I love my wife. My wife is amazingly unusual compared to the stereotypical domestic housewife that carts 2.5 children around in a Caravan with a soccer ball sticker in the window (we don't even have kids yet). I suppose I shouldn't expect a typical wife as I don't have a typical marriage. I am 25 and have been married for over three years now, which almost unheard of in a post-modern generation of delayed decision and overly cautious attitudes toward the whole "institution" of marriage. But I digress. The reason that I love my wife, or should I say one of the reasons, is my wife's ability to embrace adventure and step into the unknown. She is not fearful of being in unsafe or unfamiliar places and she is definitely not afraid of taking risks physically. I know this for certain because one of our favorite common interests is to go rock climbing together. No; not hiking; 100+ vertical feet with a rope and harness.
It, therefore, should have come as no surprise that, when her best friend decided to cash in hotel vouchers in Panama, she jumped on the opportunity to join in the wild adventures of this trip. Who could resist, after all, with tickets being 350 dollars round trip. It may seem all too easy and inexpensive to get there, but the fact that it's rainy season is just the beginning of what makes this trip so wild and unpredictable.
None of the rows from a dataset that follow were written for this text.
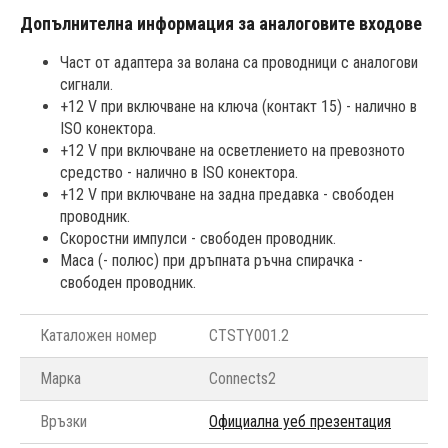
Допълнителна информация за аналоговите входове
Част от адаптера за волана са проводници с аналогови
сигнали.
+12 V при включване на ключа (контакт 15) - налично в
ISO конектора.
+12 V при включване на осветлението на превозното
средство - налично в ISO конектора.
+12 V при включване на задна предавка - свободен
проводник.
Скоростни импулси - свободен проводник.
Маса (- полюс) при дръпната ръчна спирачка -
свободен проводник.
Каталожен номер
CTSTY001.2
Марка
Connects2
Връзки
Официална уеб презентация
In fact, the weather will probably be a metaphor for this trip; brief, explosive pockets of heavy rain quickly followed by clear, sunny skies. Foreboding? Maybe. Enticing? Yes. We stared at each other making half hearted statements of intention and dreamed out loud sporadically. We argued over the dangers and impossibilities making such a trek. But, in the end, we found ourselves looking at a computer screen ready to buy our plane tickets.
We stared at Travelocity for about ten minutes waiting to see if the heavens would part and would give us a sign that this was a wise and honorable decision, but the excitement got the best of us and we found ourselves with 690 dollars on our credit card and two coach class tickets to the southernmost country in North America. So where is this all going?
The point of this trip is not coffee. I would like to say that my wife is as much of a geek as I am and would love to sleep in trees of the mountainous Boquete region while picking cherries side by side with the local workers, but she is a different person than I am (that is part of what makes her so beautiful). However, the most beautiful thing about my wife is her selflessness and the fact that this selfless attitude births a desire for her to see me fulfill one of my more recent dreams; a visit to origin. I have a deep desire to see the passion that translates into the quality and pure enjoyment that I take a part of in every cup. I have much to learn from an attitude of commitment and sacrifice like this. It is the attitude embodied by people who love what they do. It is an attitude that drives my wife to sacrifice some of her adventure for the sake of fulfilling my desire.
I have no idea what to expect from this trip, but I know for certain that this is something that I want to remember as a part of my shaping in life. I really don't care if people read this, though I appreciate a persistent reader, but I am compelled to have a vivid account of both my experiences and emotions going into this trip. On October 9 I will fly out of Chicago and arrive later that day in a country that speaks a different language and has a different culture than mine. I will stay in that country for six days and try to capture as much possible with my eyes and ears what this foreign place has to offer and what is stands for. I am scared because of my vulnerability. I am excited because of the opportunity. I am grateful for the chance to grow. What will happen?